Many schools are looking for ways to offer students choices. Helen Duran, nutrition culinary trainer and chef with Coppell Independent School District in Texas, said the district may offer salad bars at the elementary level later in the school year.

Students will still have plenty of menu options with fruits and vegetables when school is back in session, she adds. “At our middle schools, we have staffed ‘build your own’ stations (think Chipotle). We plan to add more veggie garnishes, such as cabbage slaw in our burrito bowls.”

Although salads bars are not scheduled to make a comeback until after the winter break in Minneapolis (MN) Public Schools, Bertrand Weber, director of culinary and wellness services, says they will be offering some self-serve fruit and vegetable options in addition to putting produce stands at the end of the line for the secondary schools.

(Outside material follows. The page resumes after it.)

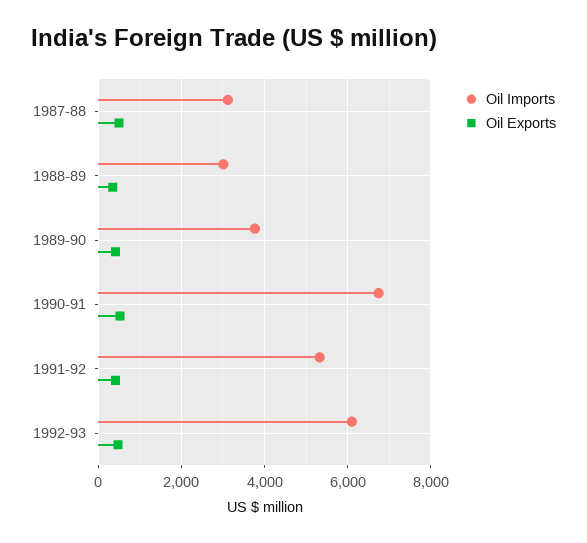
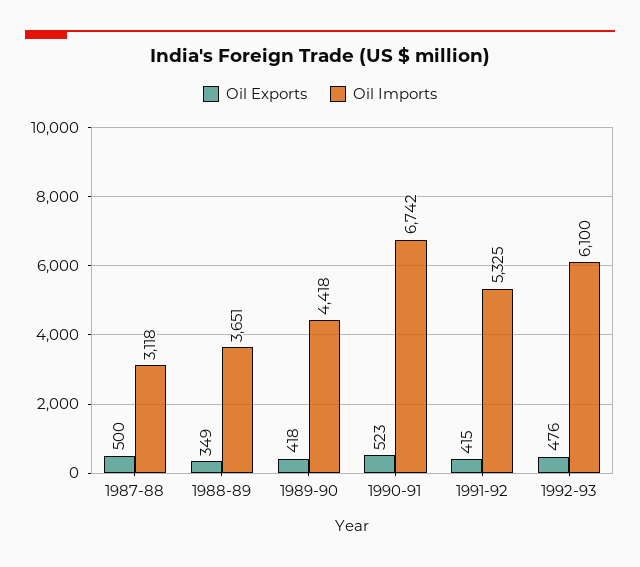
Oil Imports, 1988-89: 3000 -> 3651
Oil Imports, 1989-90: 3800 -> 4418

Schools in some states, such as California, will be required by state public health departments to have staff hand salad bar items to the students. Stephanie Bruce, director of nutrition services with Palm Springs (CA) Unified School District, says they will either hand students a pre-plated meal or have everything packaged. In elementary schools, students will receive a pre-plated meal with whole or cut fruits and vegetables. Secondary schools will have serving lines with packaged fruit and vegetables.

Remaining flexible, most schools have scaled back menus until restrictions are lifted, but plan to bring back produce bars when possible.


What about college campuses, where students have come to expect variety and choices of global flavors? Kurt Kwiatkowski, senior executive chef of residential dining at Michigan State University in East Lansing, MI, says the university will still be offering salad bars, “but they will be limited, and we will be serving the guest instead of self-service.”

“In many units, we will continue to offer specialty entrée salads. We are developing more plant-forward recipes and looking for our guests to utilize our mobile ordering platform for customized items from entrée salads to sandwiches, to grain bowls and pasta tosses.”

On the commercial foodservice or restaurant side, many concepts famous for salad bars and buffets have been hit hard by the pandemic — some have closed their doors for good or are in stages of closing. On the bright side, Raleigh, NC-based Golden Corral has been reopening units around the country with lines out the door. Dr. Darryl Mickler, vice president of food and beverage for the chain, said they are continuing to offer a range of fruits and vegetables on both the hot and cold bars. However, the restaurant’s iconic chocolate fountain, where guests lined up to dunk their fruit, had to go.

The produce industry will have to wait a little longer for salad bars to return to the star status they have enjoyed, but it is good to know that creative operators are finding ways to keep fruits and vegetables front and center for students and families.

Susan Renke is a foodservice industry marketing veteran, who has worked with a variety of food and agriculture organizations, including Driscoll’s, Sunkist, Sun World, the California Strawberry Commission, the Produce Marketing Association, and the Culinary Institute of America. In her current role, Susan is the Promotion Director for the Pacific Northwest Canned Pear Service. Susan also leads culinary tours to domestic and international destinations with her company, Global Palate Adventures.